Não esqueçamos. Imensa foi a reação das elites cafeeiras contra a abolição da escravatura. Quando selada, os afrodescendentes foram atirados à própria
sorte, sem direitos de cidadania, sem indenização, sem-terra, sem bens. Nessa condição, foram obrigados a servir aos mesmos senhores a troco do mísero pão, enquanto eram condenados à miséria nas favelas e os tugúrios da periferia. A quartelada da República é um arranjo de cima para adequá-la aos novos ditames mercantis e políticos da Europa. A sua classe dominante vai lutar durante todo o século XX para manter o povo brasileiro na sujeição, na desgraça e no analfabetismo.

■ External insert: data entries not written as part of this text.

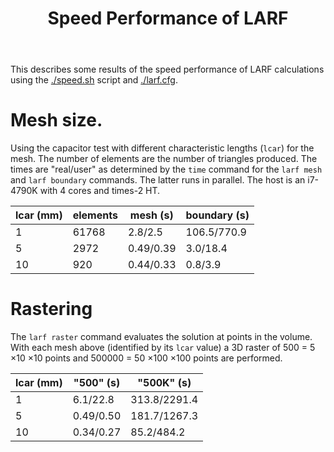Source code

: #+TITLE: Speed Performance of LARF

This describes some results of the speed performance of LARF calculations using the [[./speed.sh]] script and [[./larf.cfg]].

* Mesh size.

Using the capacitor test with different characteristic lengths
(=lcar=) for the mesh.  The number of elements are the number of
triangles produced.  The times are "real/user" as determined by the
=time= command for the =larf mesh= and =larf boundary= commands.  The
latter runs in parallel.  The host is an i7-4790K with 4 cores and times-2 HT.

 | lcar (mm) | elements | mesh (s)  | boundary (s) |
 |-----------+----------+-----------+--------------|
 |         1 |    61768 | 2.8/2.5   | 106.5/770.9  |
 |         5 |     2972 | 0.49/0.39 | 3.0/18.4     |
 |        10 |      920 | 0.44/0.33 | 0.8/3.9      |

* Rastering

The =larf raster= command evaluates the solution at points in the
volume.  With each mesh above (identified by its =lcar= value) a 3D
raster of 500 = 5 \times 10 \times 10 points and 500000 = 50 \times
100 \times 100 points are performed.

| lcar (mm) | "500" (s) | "500K" (s)   |
|-----------+-----------+--------------|
|         1 | 6.1/22.8  | 313.8/2291.4 |
|         5 | 0.49/0.50 | 181.7/1267.3 |
|        10 | 0.34/0.27 | 85.2/484.2   |


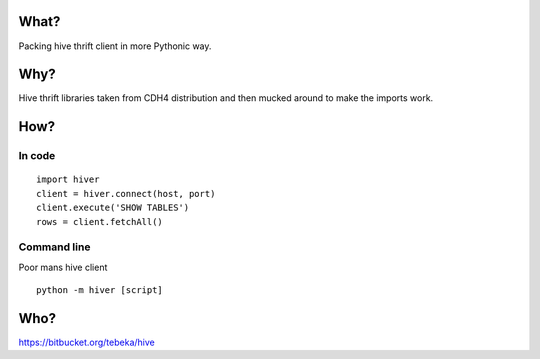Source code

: What?
=====
Packing hive thrift client in more Pythonic way.

Why?
====
Hive thrift libraries taken from CDH4 distribution and then mucked around to make
the imports work.

How?
====
In code
-------
::
    
    import hiver
    client = hiver.connect(host, port)
    client.execute('SHOW TABLES')
    rows = client.fetchAll()

Command line
------------
Poor mans hive client

::

    python -m hiver [script]

Who?
====
https://bitbucket.org/tebeka/hive
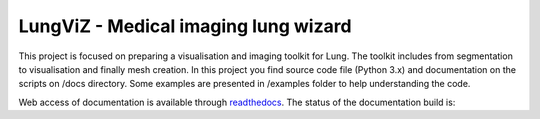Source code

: 
=======================
LungViZ - Medical imaging lung wizard
=======================

This project is focused on preparing a visualisation and imaging toolkit for Lung. The toolkit includes from segmentation to visualisation and finally mesh creation. In this project you find source code file (Python 3.x) and documentation on the scripts on /docs directory. Some examples are presented in /examples folder to help understanding the code.


Web access of documentation is available through `readthedocs <https://lungviz.readthedocs.io/en/latest/>`_. The status of the documentation build is: |docs_build_badge|

.. |docs_build_badge| image:: https://readthedocs.org/projects/lungviz/badge/?version=latest
   :target: https://lungviz.readthedocs.io/en/latest/?badge=latest
   :alt: Documentation Status



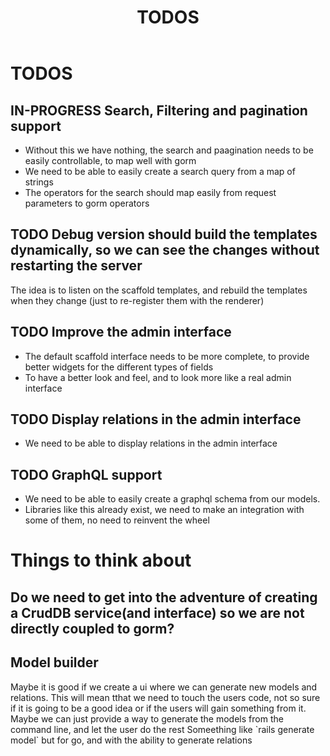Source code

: #+title: TODOS 

* TODOS
** IN-PROGRESS Search, Filtering and pagination support
   - Without this we have nothing, the search and paagination needs to be easily controllable, to map well with gorm
   - We need to be able to easily create a search query from a map of strings
   - The operators for the search should map easily from request parameters to gorm operators

** TODO Debug version should build the templates dynamically, so we can see the changes without restarting the server
   The idea is to listen on the scaffold templates, and rebuild the templates when they change (just to re-register them with the renderer)

** TODO Improve the admin interface
   - The default scaffold interface needs to be more complete, to provide better widgets for the different types of fields
   - To have a better look and feel, and to look more like a real admin interface

** TODO Display relations in the admin interface
   - We need to be able to display relations in the admin interface


** TODO GraphQL support
   - We need to be able to easily create a graphql schema from our models.
   - Libraries like this already exist, we need to make an integration  with some of them, no need to reinvent the wheel

* Things to think about
** Do we need to get into the adventure of creating a CrudDB service(and interface) so we are not directly coupled to gorm?
** Model builder
   Maybe it is good if we create a ui where we can generate new models and relations. This will mean tthat we need to touch the users code, not so sure if it is going to be a good idea
   or if the users will gain something from it. Maybe we can just provide a way to generate the models from the command line, and let the user do the rest
   Someething like `rails generate model` but for go, and with the ability to generate relations
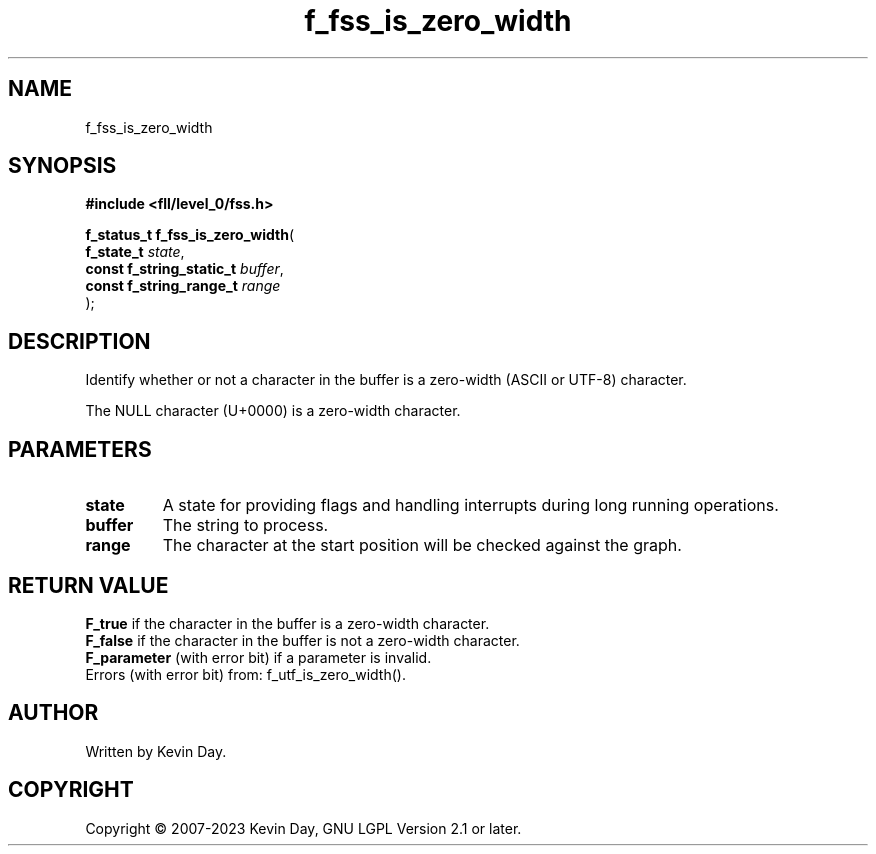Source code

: .TH f_fss_is_zero_width "3" "July 2023" "FLL - Featureless Linux Library 0.6.8" "Library Functions"
.SH "NAME"
f_fss_is_zero_width
.SH SYNOPSIS
.nf
.B #include <fll/level_0/fss.h>
.sp
\fBf_status_t f_fss_is_zero_width\fP(
    \fBf_state_t               \fP\fIstate\fP,
    \fBconst f_string_static_t \fP\fIbuffer\fP,
    \fBconst f_string_range_t  \fP\fIrange\fP
);
.fi
.SH DESCRIPTION
.PP
Identify whether or not a character in the buffer is a zero-width (ASCII or UTF-8) character.
.PP
The NULL character (U+0000) is a zero-width character.
.SH PARAMETERS
.TP
.B state
A state for providing flags and handling interrupts during long running operations.

.TP
.B buffer
The string to process.

.TP
.B range
The character at the start position will be checked against the graph.

.SH RETURN VALUE
.PP
\fBF_true\fP if the character in the buffer is a zero-width character.
.br
\fBF_false\fP if the character in the buffer is not a zero-width character.
.br
\fBF_parameter\fP (with error bit) if a parameter is invalid.
.br
Errors (with error bit) from: f_utf_is_zero_width().
.SH AUTHOR
Written by Kevin Day.
.SH COPYRIGHT
.PP
Copyright \(co 2007-2023 Kevin Day, GNU LGPL Version 2.1 or later.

Entretanto, houve um tempo em que este país acreditou em si. De meados da década de 1950 para o início da década de 1960, eclodiram iniciativas que ousaram uma arquitetura nova, um cinema novo, uma bossa nova, um teatro novo, uma literatura de grande vitalidade. Encontro de povos e culturas, herdeiro de mundos, o Brasil foi visto, naquele tempo, como uma civilização nova. A euforia pouco durou. Não precisamos dizer o que representou o golpe de 1964, com a prisão e o exílio da melhor inteligência brasileira, sob o signo da tortura e das trevas e o jugo dos interesses norte-americanos, durante mais de 20 anos.
Após breve e conturbado período de democracia, com algumas conquistas sociais, temos agora um governo sem legitimidade, com a frágil permanência negociada a peso de ouro (sustentado pelo Grande Mercado), que trata de acabar com o que resta do Brasil. Vivemos o tempo do regresso da sífilis, da peste bubônica, da tuberculose, da febre amarela, da dengue-zika-chikungunya e de todas as misérias epidêmicas e sociais.
Milhões voltaram ao patamar de miséria absoluta e o trabalho precarizado e escravo aumenta, notadamente entre mulheres, favelados e crianças. Vivemos um agora ainda mais pobre e agonizante país que volta a ser uma imensa senzala e uma colônia agrícola dos grandes impérios. A violência, urbana e rural, transforma o país em um aberto campo de batalha, com mais vítimas anuais do que as piores guerras contemporâneas. Os negros, as mulheres e os jovens são as suas maiores vítimas. Aumentam as indústrias do medo, da segurança e dos presídios. Crescem os fascismos e crimes de todo tipo – tudo já adquirindo ares de “normalidade”.
Os países nascem e morrem, são inventados e desinventados. Tem época em que uma nação é estripada, material e simbolicamente, e os seus pedaços são distribuídos aos abutres. É possível que as partes do corpo despedaçados ainda tremam e pulsem a vida e, quem sabe, voltem a se reunir novamente em um só corpo (feito o corpo de Osíris) e possa a nação renascer.
Sim, uma nação pode ressurgir das trevas, mas estará para sempre marcada pela violência e pela miséria de sua história recuada e recente.